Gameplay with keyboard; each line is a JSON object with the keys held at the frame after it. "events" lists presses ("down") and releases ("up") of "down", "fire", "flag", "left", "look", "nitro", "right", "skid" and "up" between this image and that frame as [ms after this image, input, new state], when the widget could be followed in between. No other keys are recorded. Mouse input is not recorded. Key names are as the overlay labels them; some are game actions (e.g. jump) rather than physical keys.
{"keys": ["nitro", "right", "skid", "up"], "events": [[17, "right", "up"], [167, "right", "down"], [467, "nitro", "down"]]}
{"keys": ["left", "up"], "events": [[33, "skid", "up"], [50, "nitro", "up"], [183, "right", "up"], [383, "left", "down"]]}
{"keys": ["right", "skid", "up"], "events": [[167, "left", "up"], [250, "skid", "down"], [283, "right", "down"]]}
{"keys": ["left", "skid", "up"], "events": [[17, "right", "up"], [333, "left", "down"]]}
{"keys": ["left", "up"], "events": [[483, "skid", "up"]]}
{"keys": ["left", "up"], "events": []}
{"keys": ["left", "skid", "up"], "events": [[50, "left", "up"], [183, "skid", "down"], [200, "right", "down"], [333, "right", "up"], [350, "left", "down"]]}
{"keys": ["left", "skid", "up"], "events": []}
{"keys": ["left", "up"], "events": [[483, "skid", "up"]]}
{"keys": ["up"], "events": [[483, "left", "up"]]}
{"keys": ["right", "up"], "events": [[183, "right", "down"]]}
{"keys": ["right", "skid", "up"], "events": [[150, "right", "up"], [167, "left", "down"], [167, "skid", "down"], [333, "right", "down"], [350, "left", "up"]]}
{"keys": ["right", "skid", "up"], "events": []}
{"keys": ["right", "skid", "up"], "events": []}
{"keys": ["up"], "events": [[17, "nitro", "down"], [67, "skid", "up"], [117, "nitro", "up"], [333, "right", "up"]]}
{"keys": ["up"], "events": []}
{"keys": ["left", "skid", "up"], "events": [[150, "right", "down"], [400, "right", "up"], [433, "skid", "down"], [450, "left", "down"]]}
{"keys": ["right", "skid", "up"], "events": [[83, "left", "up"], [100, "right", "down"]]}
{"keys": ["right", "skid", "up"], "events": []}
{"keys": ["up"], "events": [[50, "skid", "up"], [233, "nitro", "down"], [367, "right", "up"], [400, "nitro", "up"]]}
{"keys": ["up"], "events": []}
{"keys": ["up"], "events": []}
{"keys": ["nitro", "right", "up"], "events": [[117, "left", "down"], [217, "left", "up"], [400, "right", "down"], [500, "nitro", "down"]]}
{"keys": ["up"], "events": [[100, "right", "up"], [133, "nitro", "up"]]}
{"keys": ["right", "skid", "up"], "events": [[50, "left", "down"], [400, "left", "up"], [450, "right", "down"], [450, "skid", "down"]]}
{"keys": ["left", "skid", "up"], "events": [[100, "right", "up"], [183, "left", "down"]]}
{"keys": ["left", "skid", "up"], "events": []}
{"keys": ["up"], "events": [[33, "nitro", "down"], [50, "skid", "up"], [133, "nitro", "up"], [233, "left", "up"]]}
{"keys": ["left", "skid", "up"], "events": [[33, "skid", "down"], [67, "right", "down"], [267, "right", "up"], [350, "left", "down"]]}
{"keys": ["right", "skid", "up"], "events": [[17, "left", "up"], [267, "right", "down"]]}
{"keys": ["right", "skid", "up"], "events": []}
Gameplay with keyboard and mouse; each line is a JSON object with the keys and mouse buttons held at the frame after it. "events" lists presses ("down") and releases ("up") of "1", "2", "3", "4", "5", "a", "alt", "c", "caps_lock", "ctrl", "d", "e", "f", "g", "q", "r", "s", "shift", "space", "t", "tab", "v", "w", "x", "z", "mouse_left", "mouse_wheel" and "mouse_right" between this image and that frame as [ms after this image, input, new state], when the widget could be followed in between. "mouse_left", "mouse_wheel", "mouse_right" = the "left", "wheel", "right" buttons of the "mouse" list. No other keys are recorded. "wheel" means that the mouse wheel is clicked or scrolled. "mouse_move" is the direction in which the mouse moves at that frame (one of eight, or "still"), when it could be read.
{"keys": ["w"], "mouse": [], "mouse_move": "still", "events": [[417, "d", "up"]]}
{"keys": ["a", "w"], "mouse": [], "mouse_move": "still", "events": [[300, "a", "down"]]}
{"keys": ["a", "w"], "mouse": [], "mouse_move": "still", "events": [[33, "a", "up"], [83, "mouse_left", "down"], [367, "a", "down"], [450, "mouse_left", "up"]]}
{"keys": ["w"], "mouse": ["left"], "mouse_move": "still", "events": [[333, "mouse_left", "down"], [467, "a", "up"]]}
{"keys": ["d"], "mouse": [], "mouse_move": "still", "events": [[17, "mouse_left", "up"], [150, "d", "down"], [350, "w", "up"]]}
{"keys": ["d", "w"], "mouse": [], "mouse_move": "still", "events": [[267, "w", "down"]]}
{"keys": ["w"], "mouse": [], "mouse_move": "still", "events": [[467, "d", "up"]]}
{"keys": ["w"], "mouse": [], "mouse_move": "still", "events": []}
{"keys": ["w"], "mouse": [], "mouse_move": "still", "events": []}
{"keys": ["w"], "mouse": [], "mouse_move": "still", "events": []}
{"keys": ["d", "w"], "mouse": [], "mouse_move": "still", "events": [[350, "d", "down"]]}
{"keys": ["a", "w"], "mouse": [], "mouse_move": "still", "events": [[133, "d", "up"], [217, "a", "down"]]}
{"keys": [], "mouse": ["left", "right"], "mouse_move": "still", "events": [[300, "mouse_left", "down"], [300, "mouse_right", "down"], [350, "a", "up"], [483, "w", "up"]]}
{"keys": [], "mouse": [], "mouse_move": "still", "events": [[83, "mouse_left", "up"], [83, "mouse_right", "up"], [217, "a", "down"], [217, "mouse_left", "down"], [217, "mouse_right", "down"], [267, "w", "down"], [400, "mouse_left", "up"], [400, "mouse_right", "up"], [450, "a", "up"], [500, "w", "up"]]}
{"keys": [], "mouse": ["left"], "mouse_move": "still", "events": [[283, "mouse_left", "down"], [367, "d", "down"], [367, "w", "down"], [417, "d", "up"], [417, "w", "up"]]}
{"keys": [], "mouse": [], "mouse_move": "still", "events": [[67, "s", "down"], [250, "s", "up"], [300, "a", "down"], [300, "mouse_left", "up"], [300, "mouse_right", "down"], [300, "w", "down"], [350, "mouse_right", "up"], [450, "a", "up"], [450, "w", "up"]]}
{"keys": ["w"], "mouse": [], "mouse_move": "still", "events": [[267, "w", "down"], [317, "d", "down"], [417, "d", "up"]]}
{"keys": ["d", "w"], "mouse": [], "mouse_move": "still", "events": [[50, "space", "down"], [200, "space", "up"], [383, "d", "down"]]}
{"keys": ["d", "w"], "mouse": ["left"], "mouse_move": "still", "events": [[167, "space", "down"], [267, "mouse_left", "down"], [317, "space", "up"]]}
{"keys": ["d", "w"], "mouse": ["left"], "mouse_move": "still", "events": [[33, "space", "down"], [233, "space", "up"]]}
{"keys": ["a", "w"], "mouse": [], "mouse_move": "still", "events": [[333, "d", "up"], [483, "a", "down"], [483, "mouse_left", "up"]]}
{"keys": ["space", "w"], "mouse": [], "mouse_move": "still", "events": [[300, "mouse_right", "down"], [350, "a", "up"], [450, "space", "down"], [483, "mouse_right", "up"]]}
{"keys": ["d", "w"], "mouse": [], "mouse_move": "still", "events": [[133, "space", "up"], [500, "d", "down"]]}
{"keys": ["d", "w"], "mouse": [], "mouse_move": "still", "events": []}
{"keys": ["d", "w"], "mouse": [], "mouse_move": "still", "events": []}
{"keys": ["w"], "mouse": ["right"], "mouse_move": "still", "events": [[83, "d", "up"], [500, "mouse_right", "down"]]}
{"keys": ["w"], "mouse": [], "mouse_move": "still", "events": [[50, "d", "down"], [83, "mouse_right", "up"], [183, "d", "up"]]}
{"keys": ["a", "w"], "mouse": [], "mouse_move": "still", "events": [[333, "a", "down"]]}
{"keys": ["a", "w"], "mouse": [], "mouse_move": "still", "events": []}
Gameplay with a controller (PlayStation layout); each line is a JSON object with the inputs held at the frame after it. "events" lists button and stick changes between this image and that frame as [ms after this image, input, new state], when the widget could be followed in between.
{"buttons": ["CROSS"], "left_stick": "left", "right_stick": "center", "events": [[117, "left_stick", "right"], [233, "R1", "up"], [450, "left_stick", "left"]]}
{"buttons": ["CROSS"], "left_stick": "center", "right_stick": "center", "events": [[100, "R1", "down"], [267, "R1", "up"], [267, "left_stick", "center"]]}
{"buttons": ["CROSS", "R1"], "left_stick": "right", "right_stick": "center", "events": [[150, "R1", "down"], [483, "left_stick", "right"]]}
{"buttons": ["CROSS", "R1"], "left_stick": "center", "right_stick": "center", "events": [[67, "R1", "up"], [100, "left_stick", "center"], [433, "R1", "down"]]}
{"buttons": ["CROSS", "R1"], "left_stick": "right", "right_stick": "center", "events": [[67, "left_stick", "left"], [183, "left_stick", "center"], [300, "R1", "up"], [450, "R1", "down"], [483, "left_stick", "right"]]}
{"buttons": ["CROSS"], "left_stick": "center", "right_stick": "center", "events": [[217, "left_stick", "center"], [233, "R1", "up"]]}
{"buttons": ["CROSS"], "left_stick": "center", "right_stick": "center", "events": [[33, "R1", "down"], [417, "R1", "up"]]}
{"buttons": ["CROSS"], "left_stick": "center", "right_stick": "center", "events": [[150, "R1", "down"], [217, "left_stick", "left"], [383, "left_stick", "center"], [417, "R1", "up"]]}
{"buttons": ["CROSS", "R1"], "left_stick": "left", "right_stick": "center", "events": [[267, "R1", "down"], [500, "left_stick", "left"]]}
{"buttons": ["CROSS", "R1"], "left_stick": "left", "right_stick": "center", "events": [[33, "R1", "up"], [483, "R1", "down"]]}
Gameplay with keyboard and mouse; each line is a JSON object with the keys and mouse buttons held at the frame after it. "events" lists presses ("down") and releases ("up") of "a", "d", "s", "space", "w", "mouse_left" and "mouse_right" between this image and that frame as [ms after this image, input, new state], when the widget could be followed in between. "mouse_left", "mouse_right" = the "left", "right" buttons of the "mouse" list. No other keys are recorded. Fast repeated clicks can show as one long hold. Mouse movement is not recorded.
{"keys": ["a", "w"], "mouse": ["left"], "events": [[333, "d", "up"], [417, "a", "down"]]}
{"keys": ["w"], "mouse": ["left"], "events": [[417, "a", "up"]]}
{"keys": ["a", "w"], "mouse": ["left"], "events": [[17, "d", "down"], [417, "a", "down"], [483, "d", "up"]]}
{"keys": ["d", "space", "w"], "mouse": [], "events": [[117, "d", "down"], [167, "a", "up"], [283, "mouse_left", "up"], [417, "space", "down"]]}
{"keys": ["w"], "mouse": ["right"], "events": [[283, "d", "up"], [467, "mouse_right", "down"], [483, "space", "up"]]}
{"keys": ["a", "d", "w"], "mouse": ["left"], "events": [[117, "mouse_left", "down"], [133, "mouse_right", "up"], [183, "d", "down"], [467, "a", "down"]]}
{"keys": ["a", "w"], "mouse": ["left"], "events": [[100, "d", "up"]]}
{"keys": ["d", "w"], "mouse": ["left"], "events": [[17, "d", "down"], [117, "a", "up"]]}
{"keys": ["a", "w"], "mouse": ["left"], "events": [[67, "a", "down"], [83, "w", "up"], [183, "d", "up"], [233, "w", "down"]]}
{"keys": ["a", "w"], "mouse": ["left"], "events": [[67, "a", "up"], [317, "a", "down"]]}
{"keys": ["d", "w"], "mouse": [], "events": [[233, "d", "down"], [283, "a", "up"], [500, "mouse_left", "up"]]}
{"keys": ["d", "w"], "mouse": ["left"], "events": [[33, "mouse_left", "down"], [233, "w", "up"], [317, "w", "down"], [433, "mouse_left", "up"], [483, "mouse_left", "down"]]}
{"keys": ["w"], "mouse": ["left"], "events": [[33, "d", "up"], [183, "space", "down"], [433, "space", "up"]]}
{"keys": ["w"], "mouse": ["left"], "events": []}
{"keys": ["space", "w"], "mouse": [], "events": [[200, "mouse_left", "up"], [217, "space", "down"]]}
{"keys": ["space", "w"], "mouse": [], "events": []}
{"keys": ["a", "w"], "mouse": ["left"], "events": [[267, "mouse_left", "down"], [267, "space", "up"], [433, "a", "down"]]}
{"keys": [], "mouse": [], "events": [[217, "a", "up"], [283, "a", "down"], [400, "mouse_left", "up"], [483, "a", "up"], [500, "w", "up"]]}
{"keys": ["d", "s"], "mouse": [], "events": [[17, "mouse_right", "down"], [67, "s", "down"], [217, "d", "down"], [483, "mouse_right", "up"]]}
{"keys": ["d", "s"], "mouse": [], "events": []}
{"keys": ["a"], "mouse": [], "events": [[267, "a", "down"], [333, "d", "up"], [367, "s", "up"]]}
----
EXERCISE AIM: All lines in the data that contain the word "CROSS" should be copied.

SOLVED EXERCISE:
{"buttons": ["CROSS"], "left_stick": "left", "right_stick": "center", "events": [[117, "left_stick", "right"], [233, "R1", "up"], [450, "left_stick", "left"]]}
{"buttons": ["CROSS"], "left_stick": "center", "right_stick": "center", "events": [[100, "R1", "down"], [267, "R1", "up"], [267, "left_stick", "center"]]}
{"buttons": ["CROSS", "R1"], "left_stick": "right", "right_stick": "center", "events": [[150, "R1", "down"], [483, "left_stick", "right"]]}
{"buttons": ["CROSS", "R1"], "left_stick": "center", "right_stick": "center", "events": [[67, "R1", "up"], [100, "left_stick", "center"], [433, "R1", "down"]]}
{"buttons": ["CROSS", "R1"], "left_stick": "right", "right_stick": "center", "events": [[67, "left_stick", "left"], [183, "left_stick", "center"], [300, "R1", "up"], [450, "R1", "down"], [483, "left_stick", "right"]]}
{"buttons": ["CROSS"], "left_stick": "center", "right_stick": "center", "events": [[217, "left_stick", "center"], [233, "R1", "up"]]}
{"buttons": ["CROSS"], "left_stick": "center", "right_stick": "center", "events": [[33, "R1", "down"], [417, "R1", "up"]]}
{"buttons": ["CROSS"], "left_stick": "center", "right_stick": "center", "events": [[150, "R1", "down"], [217, "left_stick", "left"], [383, "left_stick", "center"], [417, "R1", "up"]]}
{"buttons": ["CROSS", "R1"], "left_stick": "left", "right_stick": "center", "events": [[267, "R1", "down"], [500, "left_stick", "left"]]}
{"buttons": ["CROSS", "R1"], "left_stick": "left", "right_stick": "center", "events": [[33, "R1", "up"], [483, "R1", "down"]]}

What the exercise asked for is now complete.